Chaque logiciel propose plusieurs formules d’abonnements avec un pack d’options de plus en plus fourni. Il faut compter environ 25€ pour un pack limité d’un mois, ou 5€ pour un tarif mensuel. Même les premières formules proposent déjà des options avancées, comme l’activation d’un micro à distance pour écouter des conversations. On peut ensuite aller jusqu’à l’enregistrement des frappes du téléphone pour déceler des mots de passe, ou le blocage de certains mots-clés.

Mais comment fait-on pour installer discrètement les mouchards? Il faut d’abord pouvoir accéder physiquement au téléphone. La plupart des logiciels payants proposent un service d’accompagnement par téléphone, et des guides d’installation pas-à-pas. Les iPhones sont un peu plus difficiles à «jailbreaker» (pirater), mais si le conjoint a accès aux mots de passe, il peut simplement transférer le logiciel dans le Cloud. Le système est un peu plus ouvert sur les téléphones Android, mais il est parfois nécessaire de débrider (déverrouiller) le téléphone en faisant appel à un expert.

Consentement numérique

Les concepteurs de logiciels ne prévoient aucune assistance ou module de désinstallation pour la personne visée par l’espionnage. Ils ne s’assurent pas non plus de l’identité et du consentement de la personne victime. «Il y a très peu de dispositifs d’aide pour les victimes de cybersurveillance. Même si elles s’en rendent compte, elles ne peuvent pas désactiver l’application, sous peine que leur agresseur reçoive une notification», déplore Aurélie Latourès. La loi, pourtant, devrait obliger les constructeurs de logiciels à prendre les devants.
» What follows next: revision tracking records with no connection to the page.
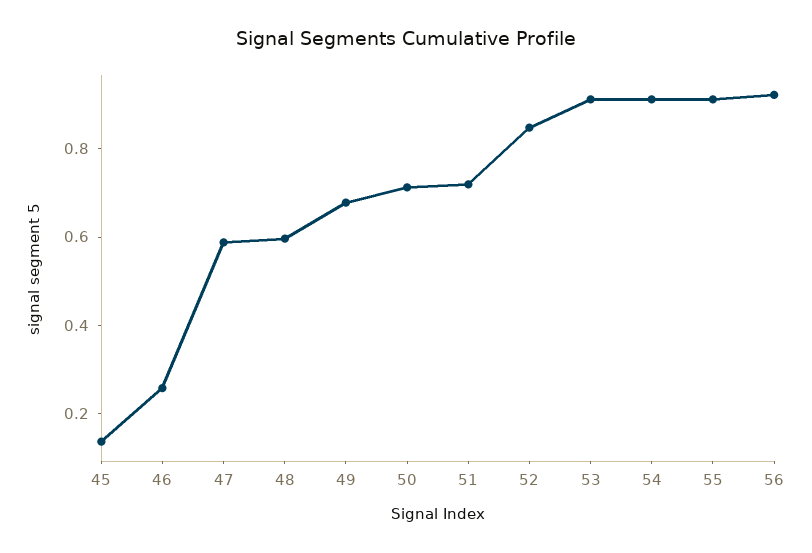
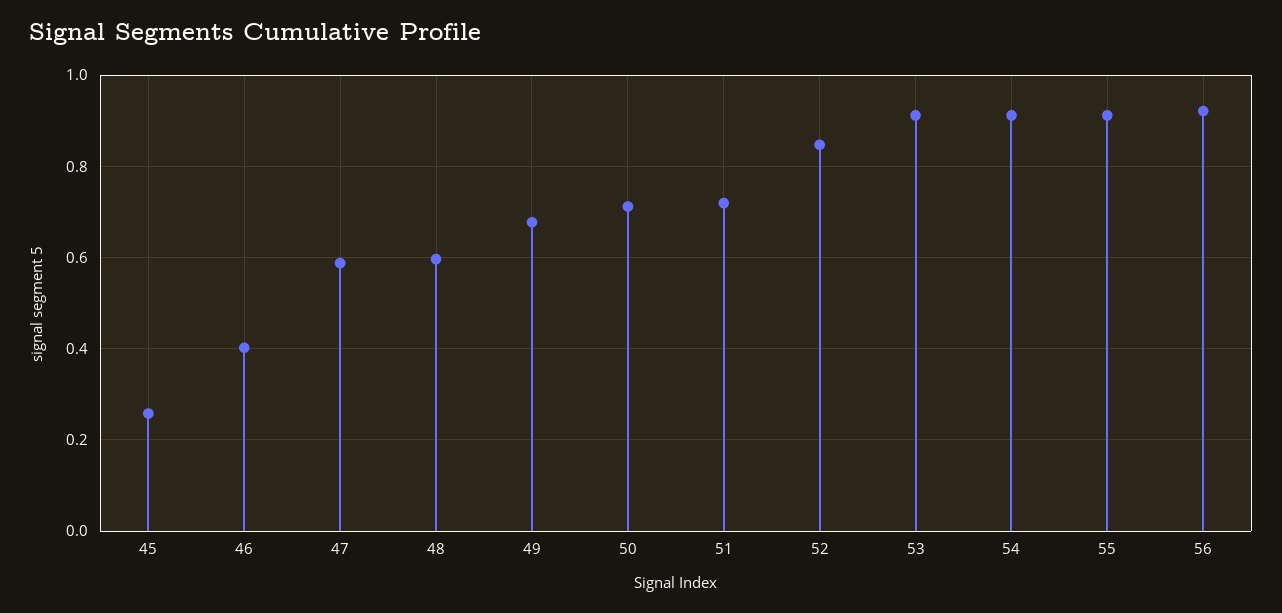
  {
-   "45": 0.15,
+   "45": 0.26,
-   "46": 0.25,
+   "46": 0.4,
    "47": 0.58,
    "48": 0.6,
    "49": 0.68,
    "50": 0.72,
    "51": 0.72,
    "52": 0.84,
    "53": 0.92,
    "54": 0.92,
    "55": 0.92,
    "56": 0.92
  }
«Depuis 2016, l’article 25 du RGPD prévoit un principe de “Privacy by Design”. Il signifie que les éditeurs pourraient être obligés d’intégrer dans leurs logiciels, au moment de leur conception, un procédé permettant de protéger la vie privée et notamment les données à caractère personnel de la personne victime de cette surveillance», explique l’avocate Christiane Féral-Schuhl, spécialiste du droit des technologies.
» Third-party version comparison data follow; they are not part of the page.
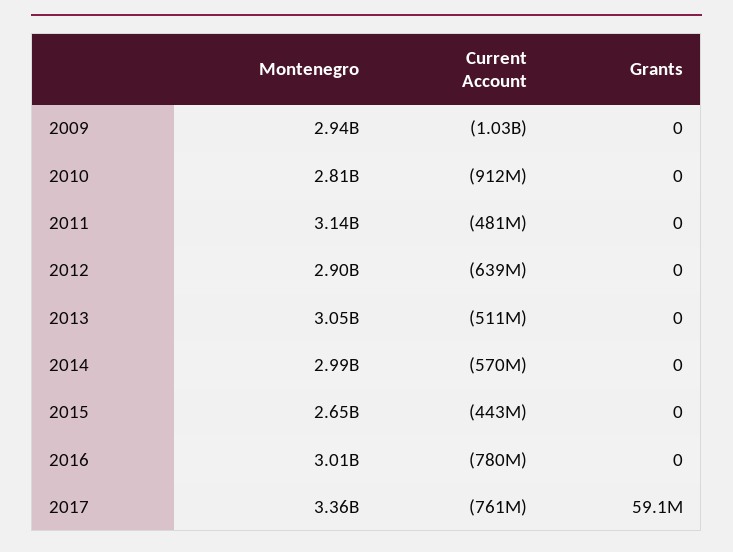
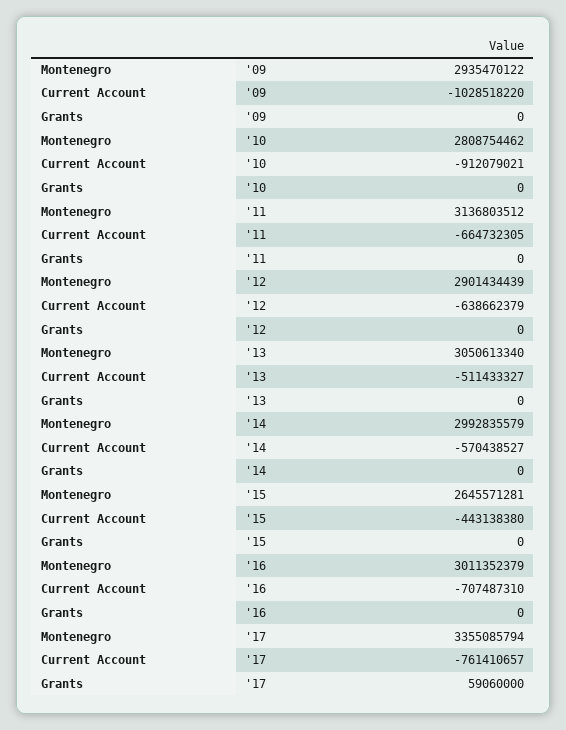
  {
    "Montenegro": {
      "2009": 2935470122,
      "2010": 2808754462,
      "2011": 3136803512,
      "2012": 2901434439,
      "2013": 3050613340,
      "2014": 2992835579,
      "2015": 2645571281,
      "2016": 3011352379,
      "2017": 3355085794
    },
    "Current Account": {
      "2009": -1028518220,
      "2010": -912079021,
-     "2011": -481000000,
+     "2011": -664732305,
      "2012": -638662379,
      "2013": -511433327,
      "2014": -570438527,
      "2015": -443138380,
-     "2016": -780000000,
+     "2016": -707487310,
      "2017": -761410657
    },
    "Grants": {
      "2009": 0,
      "2010": 0,
      "2011": 0,
      "2012": 0,
      "2013": 0,
      "2014": 0,
      "2015": 0,
      "2016": 0,
      "2017": 59060000
    }
  }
L’arsenal juridique existe même déjà pour se protéger de ce type de cyberviolence. Lorsqu’une personne utilise des appareils pour épier frauduleusement, elle peut être condamnée pénalement pour un «délit de violation des correspondances», passible d’un an de prison et de 45.000 euros d’amende.

«Pour l’instant, on ne reconnaît pas comme une circonstance aggravante le fait que ces délits se produisent dans un cadre familial», regrette Aurélie Latourès. Les condamnations sont encore très rares pour ce motif. D’abord, parce que les victimes elles-mêmes ignorent que les délits existent, ou les minimisent. «En pratique, on constate que si les femmes ont déjà des freins certains à déposer plainte pour des violences physiques, il leur sera encore plus difficile de franchir la porte d’un commissariat dans le cadre de cyberviolences», remarque l’avocate Valérie Duez-Ruff. A cause du manque de formation de la police et des avocats, on méconnaît encore les cyberviolences et l’arsenal juridique qui peut permettre de s’y opposer.

Apprendre à se défendre

Face aux cyberviolences, l’enjeu est aussi de développer des moyens de défense. Cela passe d’abord par des petits réflexes de protection de son intimité numérique, à l’intérieur de la maison. «On peut faire attention à ne pas enregistrer ses mots de passe sur l’ordinateur du salon, et supprimer régulièrement ses historiques», conseille Diane Rambaldini, experte en cybercriminalité. Il existe aussi des antivirus pour mobile et des petits programmes de détections de logiciels de cybersurveillance. «Mais ces logiciels détectent seulement les applis accessibles sur Android et l’Apple Store», constate, en les essayant, le développeur Julien Kermarec.

Le Centre Hubertine-Auclert a développé un site de conseils pour protéger sa vie numérique | Capture écran

Il faudrait faire une liste exhaustive des applis pour les intégrer – mais elles changent souvent de nom et s’adaptent vite. On peut aussi surveiller régulièrement qu’il n’y a pas d’applis ou de fichiers étranges sur son téléphone. Le Centre a lancé un site de conseils pratiques pour apprendre à se protéger. Mais il faudrait une large politique d’autonomisation, avec des sessions dédiées aux victimes, pour renforcer les moyens de cyberdéfense de chacune.